Real-time control systems, such as the microcontroller that controls your car's brakes, can have horrific consequences if they go wrong. That's why, for safety-critical software, we need real assurance that the software always does the right thing.
We can write unit tests to check that our software does the right thing in specific situations, but for a control system with a large state that is supposed to run continuously for days or weeks or more, it is practically impossible to ensure that our unit tests have sufficient coverage. To get real confidence, we need to check more than just a few specific examples. One approach is to take some of the examples that the unit tests are checking and generalise them into a machine-readable specification -- a program that describes how our program should behave. Once we have the specification, we can reformulate it as a set of properties that the program should always satisfy. One such property might be "if the human operator presses the brake, then the accelerator is not active". This property allows us to extend our unit tests to property tests: instead of just checking one example scenario, we can automatically generate hundreds or thousands of different scenarios and check that they all satisfy the property. Property testing allows us to scale unit tests to more testing than a human could feasibly do. For certain classes of programs, we can do even better: we can mathematically prove that the program satisfies the property for all possible scenarios, not just the few thousand scenarios generated by property testing. I am currently implementing an embedded language called Songlark, colloquially lark, which is designed to compile real-time control systems to C and prove them correct.
Songlark is a restricted DSL embedded in Scala. The language allows users to define finite-state automata that run in constant-bounded time and memory. It is strongly inspired by the Lustre dataflow language. Being an embedded language allows us to use a very simple core language without sacrificing too much expressivity, as we get some metalanguage features "for free" such as polymorphism, modules and, to some extent, user-defined types.
We can define simple automata, such as a "bang-bang" controller for a heater. The controller has two states: ON and OFF. It turns the heater element on when the temperature goes below the desired "set-point" temperature, and turns the heater off when the temperature goes above the desired temperature. To avoid oscillating between on and off when the temperature is very close to the desired temperature, we include a hysteresis that makes it a little bit harder to change.

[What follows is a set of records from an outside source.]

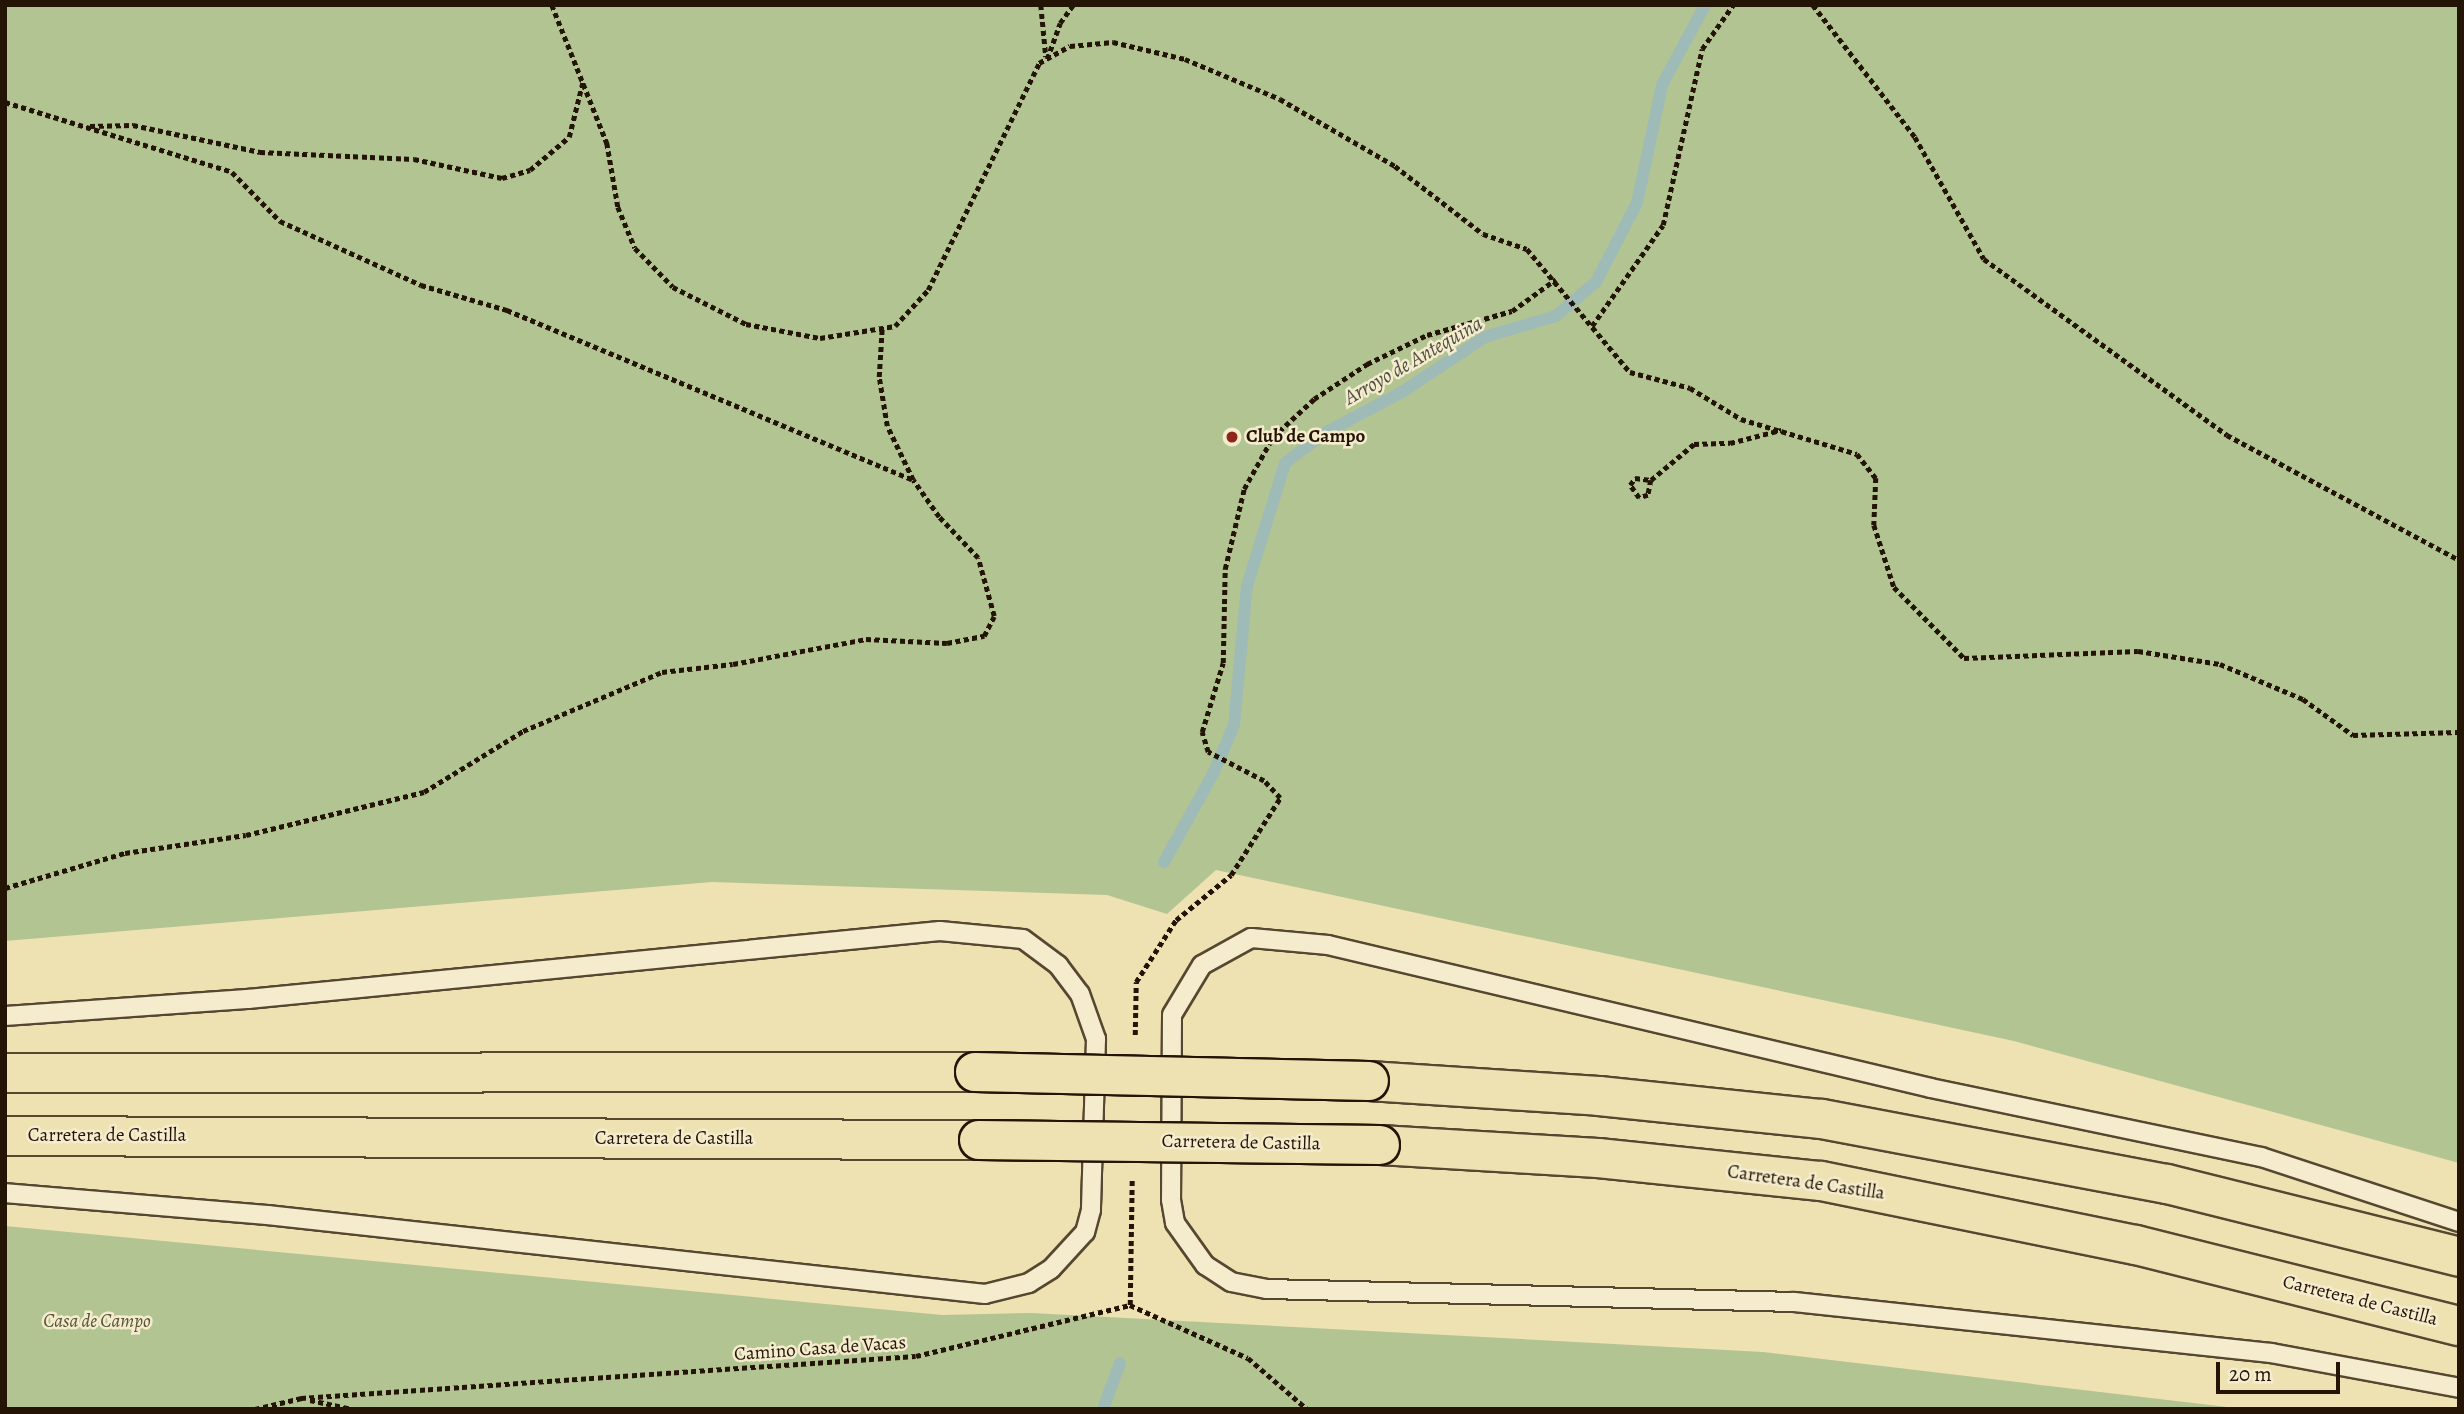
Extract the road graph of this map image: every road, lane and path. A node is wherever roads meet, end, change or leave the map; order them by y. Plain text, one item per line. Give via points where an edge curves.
1 (552, 5) edge
2 (1043, 5) edge
3 (1073, 5) edge
4 (1733, 5) edge
5 (1812, 5) edge
6 (1046, 60) junction
7 (583, 80) junction
8 (5, 102) edge
9 (86, 126) junction
10 (1556, 279) junction
11 (1591, 326) junction
12 (882, 328) junction
13 (1782, 430) junction
14 (913, 480) junction
15 (1651, 480) junction
16 (2459, 560) edge
17 (2459, 732) edge
18 (1231, 875) dead end
19 (5, 888) edge
20 (5, 1016) edge
21 (5, 1073) edge
22 (5, 1136) edge
23 (5, 1193) edge
24 (2459, 1222) edge
25 (2459, 1257) edge
26 (2459, 1326) edge
27 (2459, 1388) edge
28 (301, 1398) junction
29 (255, 1409) edge
30 (352, 1409) edge
31 (1307, 1409) edge

1 - 7 path
2 - 6 path
3 - 6 path via 1060,23
4 - 11 path via 1702,49 1664,225
5 - 16 path via 1914,137 1984,259 2227,435
6 - 10 path via 1070,46 1113,42 1185,59 1280,99 1395,166 1483,234 1527,249
6 - 12 path via 1039,64 928,290 895,326
7 - 9 path via 569,137 530,170 502,178 414,159 260,152 133,125
7 - 12 path via 607,143 618,207 635,247 673,287 746,324 820,338
8 - 9 path
9 - 14 path via 232,172 280,221 421,285 507,310
10 - 11 path
10 - 18 path via 1512,311 1427,335 1367,364 1314,399 1273,437 1244,489 1225,569 1223,663 1202,732 1208,752 1264,782 1280,799
11 - 13 path via 1630,372 1690,388 1741,419
12 - 14 path via 878,377 887,426
13 - 15 path via 1730,443 1694,444
13 - 17 path via 1857,454 1876,478 1874,525 1894,587 1964,658 2138,651 2220,664 2303,699 2353,735
14 - 19 path via 939,517 978,558 993,616 984,636 947,643 866,639 733,664 662,671 523,731 424,792 246,835 125,853
15 - 15 path via 1648,495 1639,498 1630,485 1635,478
20 - 23 lane via 248,999 940,930 1023,939 1058,965 1080,994 1096,1040 1091,1210 1085,1232 1051,1269 1029,1283 985,1294 267,1215
21 - 25 highway, bridge via 975,1072 1369,1081 1600,1096 1822,1119 2167,1184
22 - 26 highway, Carretera de Castilla, bridge via 1380,1145 1598,1158 1821,1181 2136,1245
24 - 27 lane via 2261,1157 1931,1088 1328,945 1251,938 1202,965 1172,1015 1171,1200 1175,1223 1205,1265 1231,1282 1267,1289 1794,1302 2271,1353
28 - 29 path, Camino Casa de Vacas
28 - 30 path
28 - 31 path, Camino Casa de Vacas via 916,1356 1130,1305 1248,1358

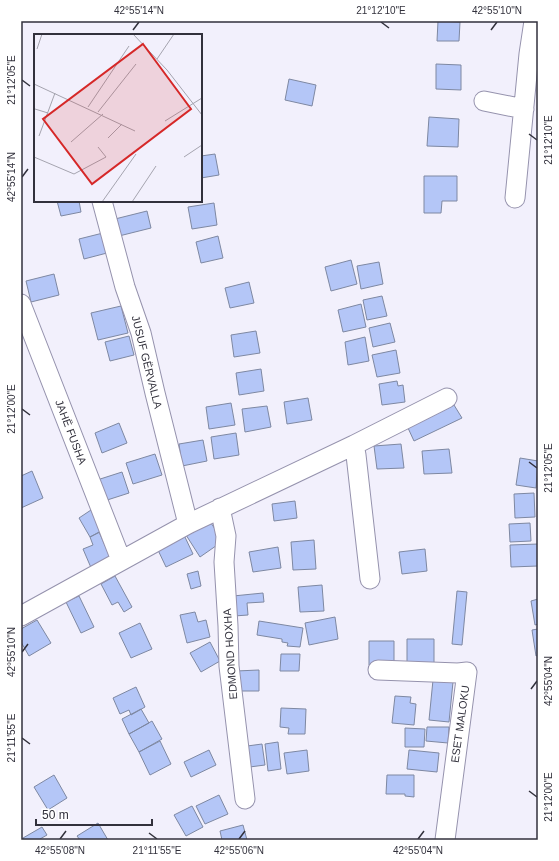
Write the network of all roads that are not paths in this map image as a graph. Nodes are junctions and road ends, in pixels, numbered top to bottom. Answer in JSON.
{"nodes":[{"id":1,"x":534,"y":21,"type":"edge"},
{"id":2,"x":484,"y":101,"type":"dead end"},
{"id":3,"x":524,"y":109,"type":"junction"},
{"id":4,"x":515,"y":198,"type":"dead end"},
{"id":5,"x":102,"y":202,"type":"edge"},
{"id":6,"x":21,"y":304,"type":"edge"},
{"id":7,"x":447,"y":398,"type":"dead end"},
{"id":8,"x":354,"y":446,"type":"junction"},
{"id":9,"x":220,"y":508,"type":"junction"},
{"id":10,"x":188,"y":524,"type":"junction"},
{"id":11,"x":121,"y":560,"type":"junction"},
{"id":12,"x":370,"y":579,"type":"dead end"},
{"id":13,"x":21,"y":616,"type":"edge"},
{"id":14,"x":378,"y":670,"type":"dead end"},
{"id":15,"x":245,"y":799,"type":"dead end"},
{"id":16,"x":445,"y":840,"type":"edge"}],
"edges":[{"from":1,"to":3,"type":"street"},
{"from":2,"to":3,"type":"street"},
{"from":3,"to":4,"type":"street"},
{"from":5,"to":10,"type":"street","name":"JUSUF GËRVALLA"},
{"from":6,"to":11,"type":"street","name":"JAHË FUSHA"},
{"from":7,"to":8,"type":"street"},
{"from":8,"to":9,"type":"street"},
{"from":8,"to":12,"type":"street"},
{"from":9,"to":10,"type":"street"},
{"from":9,"to":15,"type":"street","name":"EDMOND HOXHA"},
{"from":10,"to":11,"type":"street"},
{"from":11,"to":13,"type":"street"},
{"from":14,"to":16,"type":"street","name":"ESET MALOKU"}]}
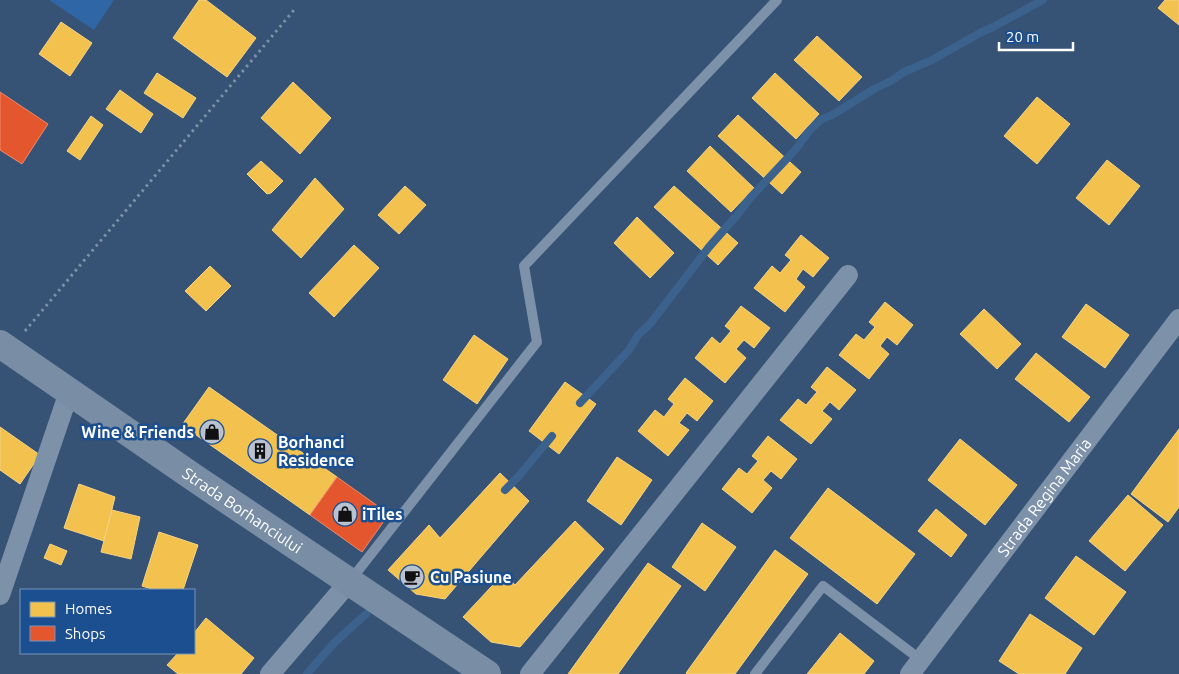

The Songlark code for the heater is:
class Heat(setpoint: Stream[Temp], actual: Stream[Temp]) extends Automaton:
val element = output[Bool]
val hysteresis = 5
object OFF extends State:
restart(actual <= setpoint - hysteresis, ON)
element := False
object ON extends State:
restart(actual >= setpoint + hysteresis, OFF)
element := True
Once we have the automaton, we can write down some properties that we would like it to have. There isn't too much to say about this simple controller, but one obvious property is that if the temperature is lower than the desired temperature, then the element should be on. To check this property, we add to the definition of the automaton above:
(actual < setpoint) implies element
However, when we check this property, we will see a failure that looks something like:
Argument actual: Int16
Argument expected: Int16
element = false
Property "heating" at Heater.scala:99 :
actual < expected implies element
❌ Property "heating" at Heater.scala:99 : counterexample
The counterexample shows that if the actual temperature is 1 and the expected temperature is 4, then the heating element is off. This behaviour is due to the hysteresis. Correcting the property is simple:
(actual < setpoint - hysteresis) implies element
With the change to take into account the hysteresis, the property passes. Although it's a bit contrived, hopefully this example gives an idea of how even simple controllers can have non-trivial details. When you take many of these simple controllers and compose them together, these little details start to add up in complexity and having an automated way to reason about them pays off.
Songlark is still in the early stages of development and has just reached what I consider to be the "minimum viable product": it supports inductive model checking, integer overflow checks, and compilation to C, but is missing production-quality features such as user-friendly error messages, a foreign function interface, and large-scale verification techniques such as contracts.
The model checking is implemented using an off-the-shelf SMT solver (Z3 by default) as an automated theorem prover. The programs are converted from the core language, which is a streaming dataflow language, to a labelled transition system. The labelled transition system can then be encoded directly in the SMT logic as pure functions for the initial state predicate and step relation.
For generating executable code, I wanted to be as portable as possible for embedded systems. I considered generating LLVM, but decided to generate C as most of the embedded systems I have worked on have used GCC or proprietary C compilers. The potential of having a partially-verified toolchain such as using the CompCert verified C compiler is also somewhat appealing.
There is still much work to do before Songlark is a practical tool. Next, I plan to work on a small, but realistic, example application to get a more concrete understanding of what the current system is missing. For future work, I plan to investigate how to gain more confidence, beyond the current property tests, that the proofs about the labelled transition system really do apply to the generated C code.